▶ Job
Leave every picture out, and retype all the remaining records exactly.

▶ Data extracts

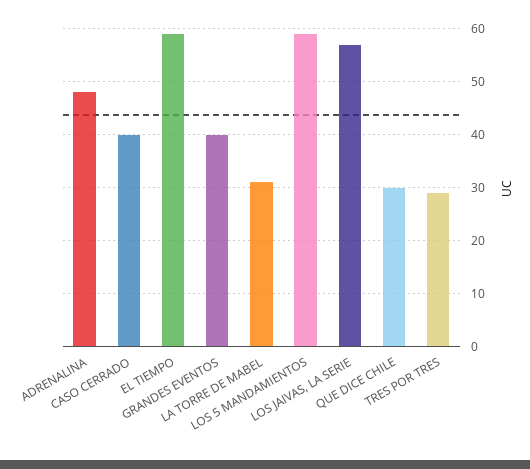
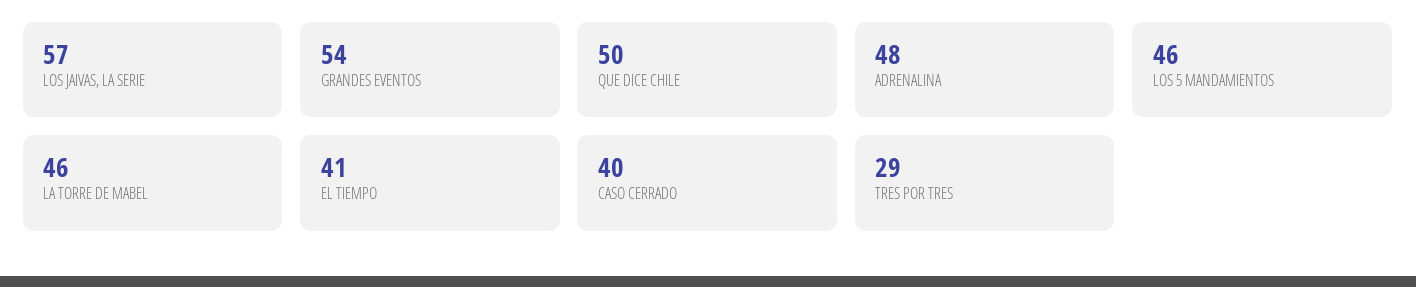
  {
    "ADRENALINA": 48,
    "CASO CERRADO": 40,
-   "EL TIEMPO": 60,
+   "EL TIEMPO": 41,
-   "GRANDES EVENTOS": 40,
+   "GRANDES EVENTOS": 54,
-   "LA TORRE DE MABEL": 30,
+   "LA TORRE DE MABEL": 46,
-   "LOS 5 MANDAMIENTOS": 60,
+   "LOS 5 MANDAMIENTOS": 46,
    "LOS JAIVAS, LA SERIE": 57,
-   "QUE DICE CHILE": 30,
+   "QUE DICE CHILE": 50,
    "TRES POR TRES": 29
  }

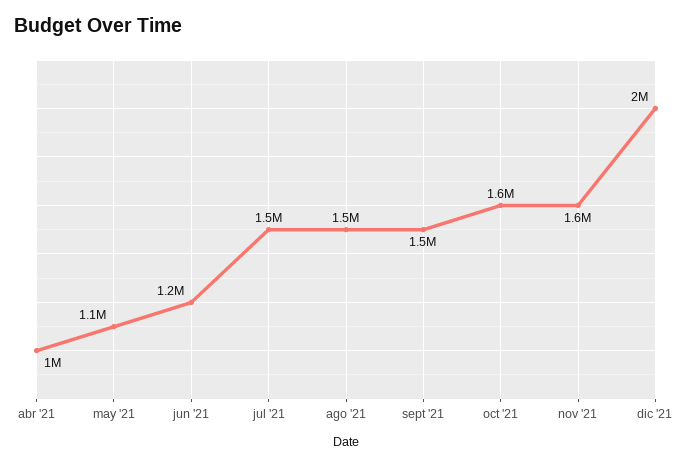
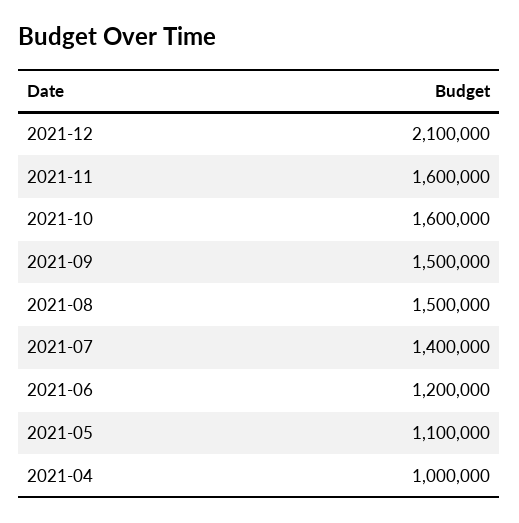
  {
    "abr '21": 1000000,
    "may '21": 1100000,
    "jun '21": 1200000,
-   "jul '21": 1500000,
+   "jul '21": 1400000,
    "ago '21": 1500000,
    "sept '21": 1500000,
    "oct '21": 1600000,
    "nov '21": 1600000,
-   "dic '21": 2000000
+   "dic '21": 2100000
  }

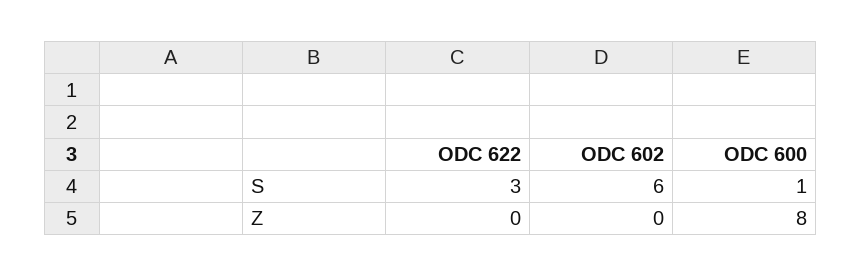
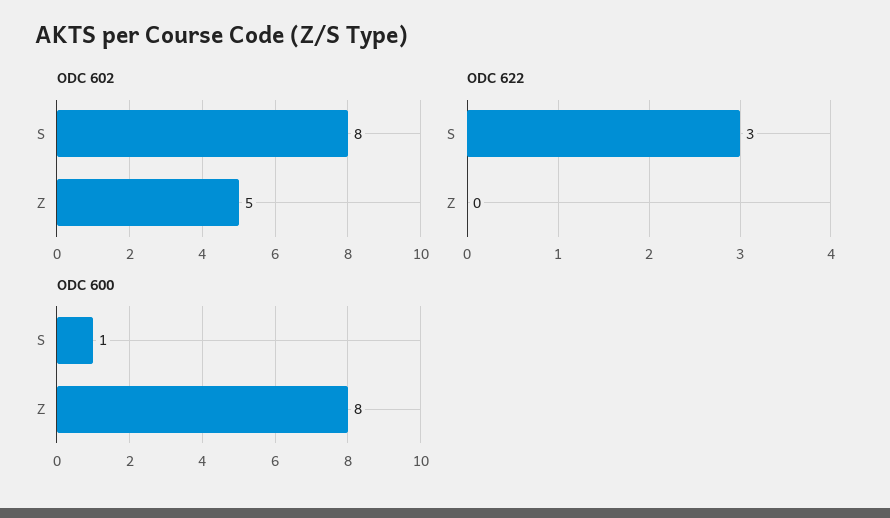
  {
    "ODC 622": {
      "S": 3,
      "Z": 0
    },
    "ODC 602": {
-     "S": 6,
+     "S": 8,
-     "Z": 0
+     "Z": 5
    },
    "ODC 600": {
      "S": 1,
      "Z": 8
    }
  }

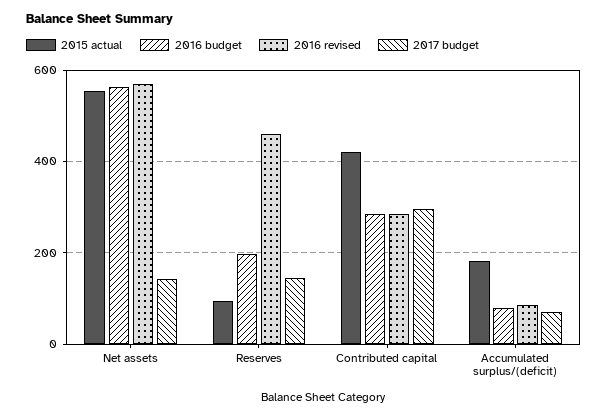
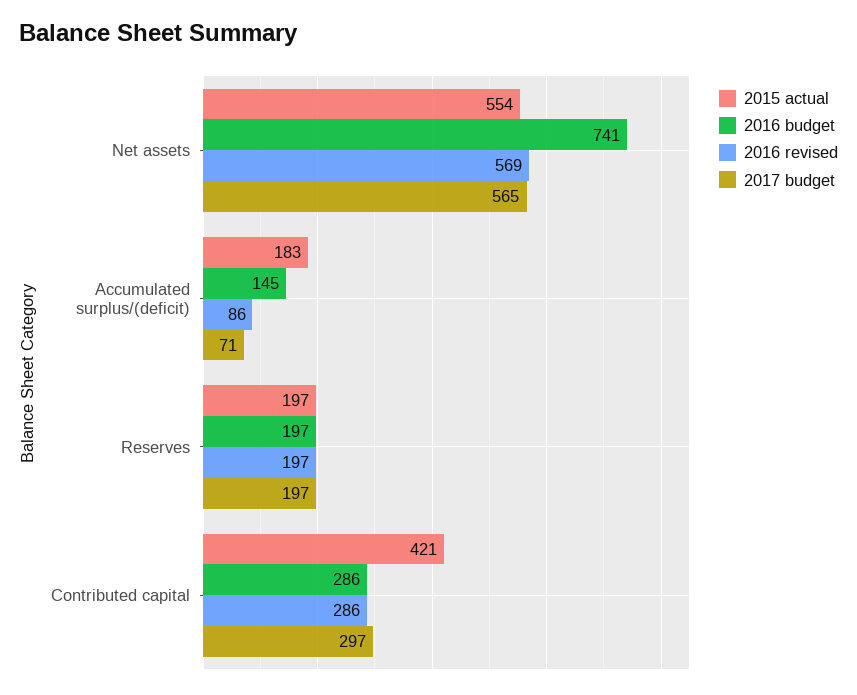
  {
    "2015 actual": {
      "Net assets": 554,
-     "Reserves": 100,
+     "Reserves": 197,
      "Contributed capital": 421,
      "Accumulated surplus/(deficit)": 183
    },
    "2016 budget": {
-     "Net assets": 560,
+     "Net assets": 741,
      "Reserves": 197,
      "Contributed capital": 286,
-     "Accumulated surplus/(deficit)": 80
+     "Accumulated surplus/(deficit)": 145
    },
    "2016 revised": {
      "Net assets": 569,
-     "Reserves": 460,
+     "Reserves": 197,
      "Contributed capital": 286,
      "Accumulated surplus/(deficit)": 86
    },
    "2017 budget": {
-     "Net assets": 140,
+     "Net assets": 565,
-     "Reserves": 140,
+     "Reserves": 197,
      "Contributed capital": 297,
      "Accumulated surplus/(deficit)": 71
    }
  }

▶ Result
  {
    "ADRENALINA": 48,
    "CASO CERRADO": 40,
-   "EL TIEMPO": 60,
+   "EL TIEMPO": 41,
-   "GRANDES EVENTOS": 40,
+   "GRANDES EVENTOS": 54,
-   "LA TORRE DE MABEL": 30,
+   "LA TORRE DE MABEL": 46,
-   "LOS 5 MANDAMIENTOS": 60,
+   "LOS 5 MANDAMIENTOS": 46,
    "LOS JAIVAS, LA SERIE": 57,
-   "QUE DICE CHILE": 30,
+   "QUE DICE CHILE": 50,
    "TRES POR TRES": 29
  }

  {
    "abr '21": 1000000,
    "may '21": 1100000,
    "jun '21": 1200000,
-   "jul '21": 1500000,
+   "jul '21": 1400000,
    "ago '21": 1500000,
    "sept '21": 1500000,
    "oct '21": 1600000,
    "nov '21": 1600000,
-   "dic '21": 2000000
+   "dic '21": 2100000
  }

  {
    "ODC 622": {
      "S": 3,
      "Z": 0
    },
    "ODC 602": {
-     "S": 6,
+     "S": 8,
-     "Z": 0
+     "Z": 5
    },
    "ODC 600": {
      "S": 1,
      "Z": 8
    }
  }

  {
    "2015 actual": {
      "Net assets": 554,
-     "Reserves": 100,
+     "Reserves": 197,
      "Contributed capital": 421,
      "Accumulated surplus/(deficit)": 183
    },
    "2016 budget": {
-     "Net assets": 560,
+     "Net assets": 741,
      "Reserves": 197,
      "Contributed capital": 286,
-     "Accumulated surplus/(deficit)": 80
+     "Accumulated surplus/(deficit)": 145
    },
    "2016 revised": {
      "Net assets": 569,
-     "Reserves": 460,
+     "Reserves": 197,
      "Contributed capital": 286,
      "Accumulated surplus/(deficit)": 86
    },
    "2017 budget": {
-     "Net assets": 140,
+     "Net assets": 565,
-     "Reserves": 140,
+     "Reserves": 197,
      "Contributed capital": 297,
      "Accumulated surplus/(deficit)": 71
    }
  }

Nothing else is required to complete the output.